[WORK TO BE COMPLETED]:
Once you have checked each line below, report only the number of lines that contain the word "normal".
*** Opening of RECORDS PROVIDED ***
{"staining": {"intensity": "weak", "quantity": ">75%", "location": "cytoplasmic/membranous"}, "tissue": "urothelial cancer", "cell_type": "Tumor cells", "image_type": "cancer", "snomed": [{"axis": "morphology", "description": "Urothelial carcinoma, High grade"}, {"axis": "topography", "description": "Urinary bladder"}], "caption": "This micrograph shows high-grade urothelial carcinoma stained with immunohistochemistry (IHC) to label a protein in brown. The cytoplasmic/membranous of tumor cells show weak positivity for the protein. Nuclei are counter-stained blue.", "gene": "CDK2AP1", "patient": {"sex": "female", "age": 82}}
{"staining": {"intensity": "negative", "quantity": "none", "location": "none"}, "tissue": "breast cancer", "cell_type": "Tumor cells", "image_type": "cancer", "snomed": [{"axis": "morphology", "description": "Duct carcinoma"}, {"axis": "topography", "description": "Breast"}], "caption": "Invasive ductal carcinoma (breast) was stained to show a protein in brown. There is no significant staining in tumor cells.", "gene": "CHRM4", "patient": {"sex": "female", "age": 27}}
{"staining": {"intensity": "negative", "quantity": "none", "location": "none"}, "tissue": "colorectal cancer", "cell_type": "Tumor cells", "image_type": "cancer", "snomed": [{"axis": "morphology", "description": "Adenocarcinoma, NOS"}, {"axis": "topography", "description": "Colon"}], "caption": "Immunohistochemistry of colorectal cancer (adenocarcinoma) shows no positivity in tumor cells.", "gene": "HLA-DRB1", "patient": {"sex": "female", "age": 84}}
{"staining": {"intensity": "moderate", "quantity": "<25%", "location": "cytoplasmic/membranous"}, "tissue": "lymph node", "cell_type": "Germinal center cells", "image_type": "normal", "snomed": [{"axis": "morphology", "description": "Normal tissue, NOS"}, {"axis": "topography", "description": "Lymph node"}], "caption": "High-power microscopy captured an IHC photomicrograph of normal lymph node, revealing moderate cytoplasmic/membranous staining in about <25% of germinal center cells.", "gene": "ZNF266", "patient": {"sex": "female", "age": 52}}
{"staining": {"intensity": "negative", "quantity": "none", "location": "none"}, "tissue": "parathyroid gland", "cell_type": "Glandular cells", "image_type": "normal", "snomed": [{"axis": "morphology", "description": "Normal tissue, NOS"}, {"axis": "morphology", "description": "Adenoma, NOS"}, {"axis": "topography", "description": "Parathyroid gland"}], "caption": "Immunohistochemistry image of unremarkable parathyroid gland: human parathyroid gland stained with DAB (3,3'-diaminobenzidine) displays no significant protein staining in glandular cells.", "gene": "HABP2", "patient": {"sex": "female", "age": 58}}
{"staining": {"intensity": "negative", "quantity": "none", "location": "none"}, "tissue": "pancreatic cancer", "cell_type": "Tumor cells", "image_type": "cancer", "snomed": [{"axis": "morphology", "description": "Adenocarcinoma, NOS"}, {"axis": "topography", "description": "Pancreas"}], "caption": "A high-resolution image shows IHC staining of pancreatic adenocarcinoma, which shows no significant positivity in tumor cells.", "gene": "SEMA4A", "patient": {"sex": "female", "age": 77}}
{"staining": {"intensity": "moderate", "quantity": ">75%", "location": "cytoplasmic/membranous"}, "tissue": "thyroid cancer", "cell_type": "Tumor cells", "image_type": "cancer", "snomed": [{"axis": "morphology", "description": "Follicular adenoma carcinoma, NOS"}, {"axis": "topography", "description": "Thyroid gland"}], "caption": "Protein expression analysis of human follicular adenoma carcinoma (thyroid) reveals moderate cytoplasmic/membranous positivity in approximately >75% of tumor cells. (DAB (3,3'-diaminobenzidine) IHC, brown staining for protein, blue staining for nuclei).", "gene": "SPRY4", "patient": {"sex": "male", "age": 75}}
*** Close of RECORDS PROVIDED ***
[EXERCISE ANSWER]:
2